(Beginning of Source records)

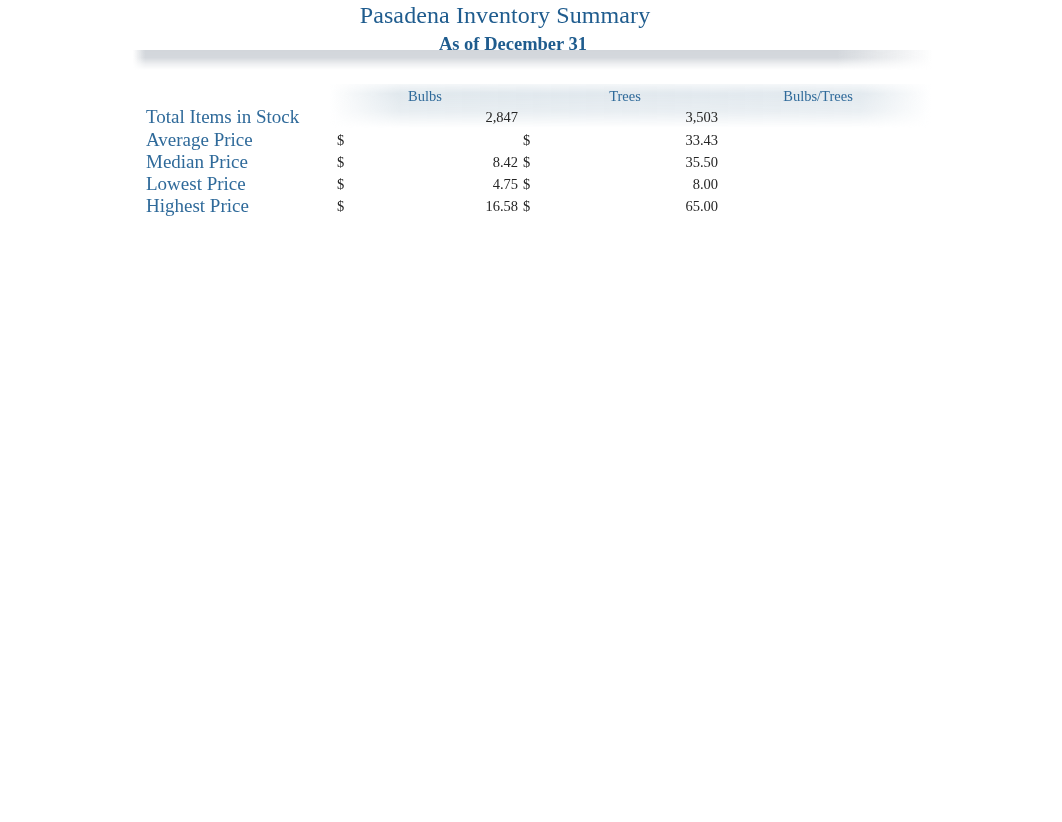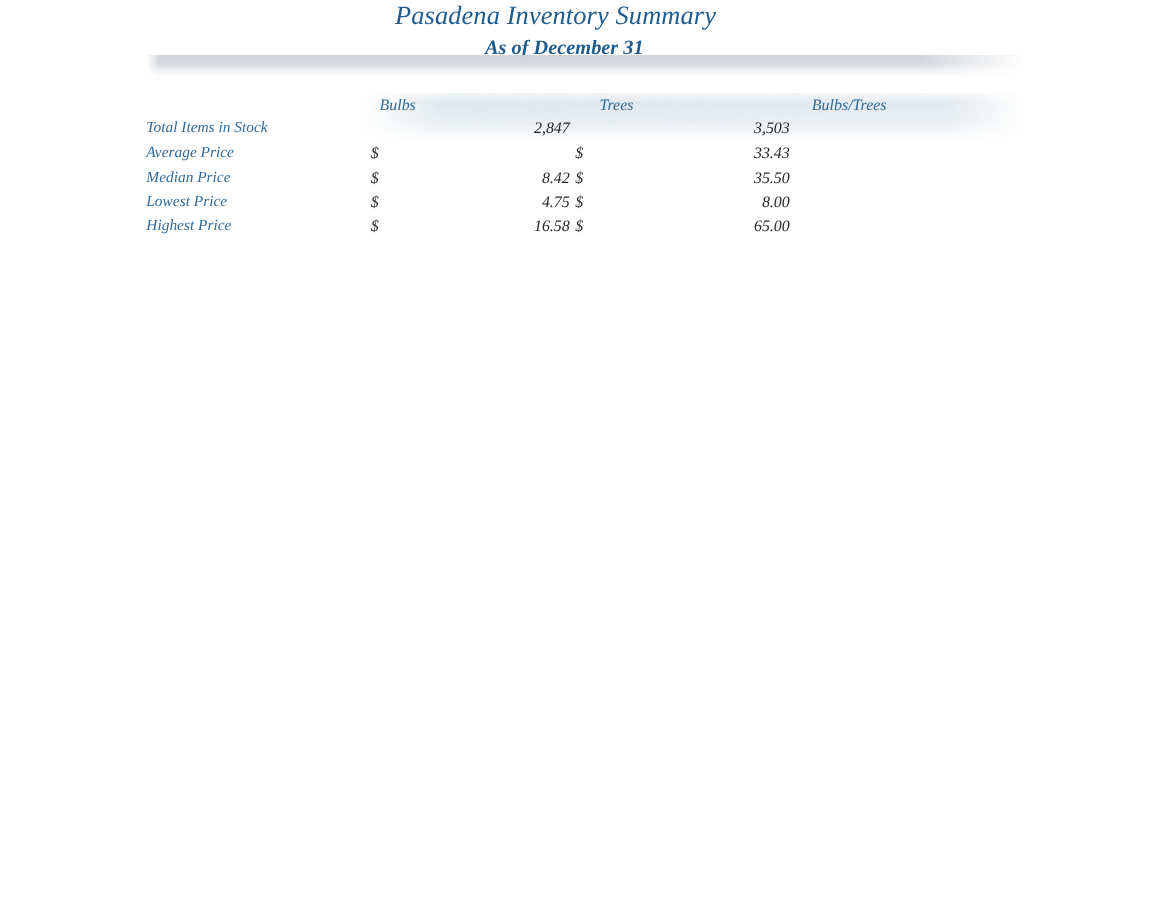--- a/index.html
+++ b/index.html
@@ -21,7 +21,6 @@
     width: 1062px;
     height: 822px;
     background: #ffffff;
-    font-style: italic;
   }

(End of Source records)

What the task requires. An exact copy of the listing above, minus its pictures, is what is needed here.

Answer to this problem.
--- a/index.html
+++ b/index.html
@@ -21,7 +21,6 @@
     width: 1062px;
     height: 822px;
     background: #ffffff;
-    font-style: italic;
   }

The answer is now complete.